Having missing data also means that some participants did not have sufficient data throughout the period of interest. These participants were removed based on a selected required proportion of days throughout the period. For the analysis presented here, data was limited to 1 January 2020 to 27 April 2020 to evaluate the impact of the COVID-19 pandemic.
We used K-means++ to cluster the 120,000+ daily intraday logged step counts and decided on a k=4 cluster cutoff for a parsimonious yet meaningful set of clusters. The distance metric used was euclidean distance. We named the 4 clusters/profiles based on their RAR profile magnitude, phase, and shape:
- Active 3-Peak Early
- 3-Peak Middle
- Active 2-Peak Later
- Inactive 3-Peak
Having identified 4 sets of daily RAR profiles, we computed for each participant, the proportion of time spent in each RAR profile, for both before the circuit breaker (Pre-CB), and during the circuit breaker (CB). These proportions represents the composition of and change in RAR profiles throughour the COVID19 period for each individual. Next, we clustered these proportions using hierarchical clustering to identify groups of participants whose RAR compositions were differentially affected by COVID19.
The left stacked chart shows the proportion of states throughout the COVID19 period. The weekday-weekend changes in RAR profiles can clearly be seen, although this difference was attenuated during circuit breaker. There was also an increase in less active RAR profiles and decrease in more active RAR profiles during circuit breaker. The right chart shows the hierarchical clustering. 4 clusters were chosen based on the most appropriate place to cut the dendrogram. Differences in RAR composition can clearly be seen between clusters.

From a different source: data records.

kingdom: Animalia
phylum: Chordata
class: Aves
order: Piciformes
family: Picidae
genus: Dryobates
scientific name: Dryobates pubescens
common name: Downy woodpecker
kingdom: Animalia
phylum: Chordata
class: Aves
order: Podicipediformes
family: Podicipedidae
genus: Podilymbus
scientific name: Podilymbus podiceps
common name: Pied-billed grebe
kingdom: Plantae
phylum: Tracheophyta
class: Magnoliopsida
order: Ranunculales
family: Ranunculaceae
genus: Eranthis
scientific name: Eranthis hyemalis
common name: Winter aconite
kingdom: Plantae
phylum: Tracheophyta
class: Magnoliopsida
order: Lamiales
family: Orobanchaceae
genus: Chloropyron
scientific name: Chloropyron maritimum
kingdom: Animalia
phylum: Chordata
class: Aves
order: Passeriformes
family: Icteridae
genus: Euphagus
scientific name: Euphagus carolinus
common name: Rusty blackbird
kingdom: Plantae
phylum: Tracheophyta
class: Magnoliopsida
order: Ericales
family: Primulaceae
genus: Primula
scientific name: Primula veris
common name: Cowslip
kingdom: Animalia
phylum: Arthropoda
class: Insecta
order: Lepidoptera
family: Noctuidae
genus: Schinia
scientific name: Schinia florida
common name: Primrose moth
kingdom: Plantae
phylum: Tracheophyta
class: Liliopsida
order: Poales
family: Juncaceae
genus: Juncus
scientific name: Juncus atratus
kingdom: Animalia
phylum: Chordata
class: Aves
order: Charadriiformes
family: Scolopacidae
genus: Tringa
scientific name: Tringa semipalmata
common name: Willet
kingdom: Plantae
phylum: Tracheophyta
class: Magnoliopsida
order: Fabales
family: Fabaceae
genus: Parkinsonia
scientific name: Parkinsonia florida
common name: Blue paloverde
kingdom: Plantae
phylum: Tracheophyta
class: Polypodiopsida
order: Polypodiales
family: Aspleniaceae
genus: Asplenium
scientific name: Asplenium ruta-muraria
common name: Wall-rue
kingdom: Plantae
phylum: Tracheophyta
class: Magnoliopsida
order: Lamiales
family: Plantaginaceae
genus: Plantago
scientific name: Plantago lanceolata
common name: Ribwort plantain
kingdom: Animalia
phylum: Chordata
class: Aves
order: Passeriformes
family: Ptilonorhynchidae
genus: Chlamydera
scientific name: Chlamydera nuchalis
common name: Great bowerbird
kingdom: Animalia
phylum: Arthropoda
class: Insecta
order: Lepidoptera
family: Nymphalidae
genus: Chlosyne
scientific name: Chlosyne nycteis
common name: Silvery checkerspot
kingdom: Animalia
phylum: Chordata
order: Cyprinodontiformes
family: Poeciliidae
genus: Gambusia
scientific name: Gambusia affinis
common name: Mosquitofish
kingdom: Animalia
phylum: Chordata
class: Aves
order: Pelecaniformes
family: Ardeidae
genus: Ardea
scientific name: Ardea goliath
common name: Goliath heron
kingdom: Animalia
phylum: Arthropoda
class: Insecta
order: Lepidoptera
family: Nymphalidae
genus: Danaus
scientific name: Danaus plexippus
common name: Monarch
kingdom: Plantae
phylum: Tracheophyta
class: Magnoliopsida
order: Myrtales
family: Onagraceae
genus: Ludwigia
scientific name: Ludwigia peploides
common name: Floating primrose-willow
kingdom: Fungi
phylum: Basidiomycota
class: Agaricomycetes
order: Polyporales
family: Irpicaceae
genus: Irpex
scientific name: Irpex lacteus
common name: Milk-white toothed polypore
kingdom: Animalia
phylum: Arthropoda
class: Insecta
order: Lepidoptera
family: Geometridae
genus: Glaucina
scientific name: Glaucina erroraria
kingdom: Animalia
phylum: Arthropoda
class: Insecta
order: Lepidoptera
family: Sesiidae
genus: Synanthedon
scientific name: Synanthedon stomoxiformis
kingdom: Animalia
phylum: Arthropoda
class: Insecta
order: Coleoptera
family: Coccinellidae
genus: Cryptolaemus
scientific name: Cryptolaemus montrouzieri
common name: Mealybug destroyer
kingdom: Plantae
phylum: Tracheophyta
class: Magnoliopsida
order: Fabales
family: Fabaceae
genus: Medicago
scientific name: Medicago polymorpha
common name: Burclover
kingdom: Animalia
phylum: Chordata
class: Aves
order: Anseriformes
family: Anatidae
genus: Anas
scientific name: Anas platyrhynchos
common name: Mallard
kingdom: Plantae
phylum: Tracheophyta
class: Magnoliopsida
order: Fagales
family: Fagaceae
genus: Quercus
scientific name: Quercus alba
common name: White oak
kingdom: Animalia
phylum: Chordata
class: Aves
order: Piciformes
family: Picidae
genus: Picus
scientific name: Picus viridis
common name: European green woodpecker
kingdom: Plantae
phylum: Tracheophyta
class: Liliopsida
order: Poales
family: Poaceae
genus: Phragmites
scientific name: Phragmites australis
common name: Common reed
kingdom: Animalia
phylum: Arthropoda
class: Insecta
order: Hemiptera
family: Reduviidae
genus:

Having clustered participants into different groups according to their RAR composition, we plotted their RAR time series profiles throughout the whole period as a heatmap. The 4 groups showed very distinct patterns, indicating the differential impact of COVID19 on them. WE can see that Group 1 was greatly affected, becoming less active during CB, while Group 2 remained consistently active.
COVID19 has clearly impacted us in a lot of ways and this can be clearly seen from the plots above. Here, we identified 4 basis RAR profile throughout the COVID19 period and identified 4 distinct groups of individuals with different composite of RARs, highlighting how each group was differentially affected by the pandemic. Furthermore, these groups differ in terms of sociodemographics, sleep and physical activity. For further insights into these results and analyses, please refer to this document or to the journal article Ong, Lau, Massar et al. COVID-19 Related Mobility Reduction: Heterogenous Effects on Sleep and Physical Activity Rhythms. 2020 published in SLEEP.